The Second Set of Thresholds remains the same, but the amendment affirms the GVH's current practice of voluntary filing for transactions reaching the Second Set of Thresholds. However, the GVH can investigate these transactions for six months post-closing if no notification is made.

(b) Fines for gun jumping and filing fees have risen

The maximum daily fine for gun jumping is increased by 50%, from HUF 200,000 to HUF 300,000.

The filing fee for Phase I proceedings rises from HUF 3 million to HUF 4 million (33% increase), and for Phase II proceedings from HUF 15 million to HUF 19 million (27% increase).

(c) The GVH’s new notice on relevant markets

The Budapest competition law team took part in the consultation on the notice concerning the list of affected relevant markets (“Notice”).

The legislator imposed a new requirement on the GVH: the GVH must annually publish on its website a list of the markets affected by concentrations that have been cleared by the authority with an official certificate (i.e., notification procedure closed by the GVH's acknowledgement of the concentration). Although the market definitions detailed in the Notice are non-binding, the Notice will be a valuable source of the GVH’s current case law.
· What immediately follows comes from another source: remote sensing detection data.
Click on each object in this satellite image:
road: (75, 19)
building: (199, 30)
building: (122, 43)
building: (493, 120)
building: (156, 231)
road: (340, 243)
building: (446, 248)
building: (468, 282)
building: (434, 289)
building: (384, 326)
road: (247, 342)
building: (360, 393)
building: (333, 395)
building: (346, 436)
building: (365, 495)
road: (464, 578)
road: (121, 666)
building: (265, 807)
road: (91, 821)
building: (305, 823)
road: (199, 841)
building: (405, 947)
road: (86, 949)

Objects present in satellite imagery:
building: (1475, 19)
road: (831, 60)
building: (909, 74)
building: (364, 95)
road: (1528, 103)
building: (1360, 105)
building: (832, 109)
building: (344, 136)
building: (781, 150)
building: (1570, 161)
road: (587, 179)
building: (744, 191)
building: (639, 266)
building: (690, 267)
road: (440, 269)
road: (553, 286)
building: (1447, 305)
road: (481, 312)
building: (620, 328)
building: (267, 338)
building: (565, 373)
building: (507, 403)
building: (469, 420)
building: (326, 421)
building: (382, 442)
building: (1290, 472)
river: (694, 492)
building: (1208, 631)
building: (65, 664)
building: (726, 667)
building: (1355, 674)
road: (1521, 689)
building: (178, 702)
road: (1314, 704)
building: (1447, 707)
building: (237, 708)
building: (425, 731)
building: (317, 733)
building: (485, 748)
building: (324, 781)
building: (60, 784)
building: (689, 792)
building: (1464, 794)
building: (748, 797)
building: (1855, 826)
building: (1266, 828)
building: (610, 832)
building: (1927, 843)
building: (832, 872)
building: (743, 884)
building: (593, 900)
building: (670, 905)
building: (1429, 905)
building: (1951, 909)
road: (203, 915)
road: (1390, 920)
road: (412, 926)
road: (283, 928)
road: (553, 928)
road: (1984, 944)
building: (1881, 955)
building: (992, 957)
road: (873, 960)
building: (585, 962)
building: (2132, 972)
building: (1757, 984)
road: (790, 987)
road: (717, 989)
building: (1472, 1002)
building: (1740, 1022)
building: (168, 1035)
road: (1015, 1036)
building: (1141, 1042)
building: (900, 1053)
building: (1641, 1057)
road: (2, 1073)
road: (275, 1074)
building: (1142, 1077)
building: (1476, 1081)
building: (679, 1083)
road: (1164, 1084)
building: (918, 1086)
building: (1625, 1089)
The first list is expected to be published at the end of January 2023.

II. Modifications in relation to Digital Markets Act

The amendment designates the GVH as the competent authority in Hungary to cooperate with the European Commission and national authorities of other Member States to enforce the Digital Markets Act (“DMA”), coming into force in May 2023.

It also empowers the GVH to request the European Commission to examine the concentration of gatekeepers based on information provided to the GVH and authorises the GVH to initiate competition control procedure to determine whether a gatekeeper complies with the obligations under the DMA.

III. A new tool for ensuring fair competition: GVH’s formal notice

The GVH may preventively inform businesses of suspected infringements without opening a competition control procedure in its formal notice, giving them 45 days (or 60 for small businesses) to respond.

The formal notice can help businesses review and modify their objectionable market behaviour and provide a flexible opportunity to voluntarily remedy suspected infringements. Responding to the notice is not obligatory, but rather recommended to avoid possible future competition control procedures and fines.

IV. Summary

The raised notification thresholds and clarity on merger control rules may ease the administrative burden for stakeholders. The Notice on the definition of relevant markets is also a valuable source on the GVH’s continuously evolving practice. The increased filing fees and fines for gun jumping seem to mirror the effect of current economic circumstances.

The DMA and national implementation rules provide for division of powers between the European Commission and the GVH regarding the conduct of gatekeepers in digital markets.

The GVH’s new tool of issuing a formal notice may prove to be an effective way for the GVH to communicate its concerns about suspected competition law infringements and a possibility for undertakings to avoid a formal competition supervision procedure by adjusting their practices.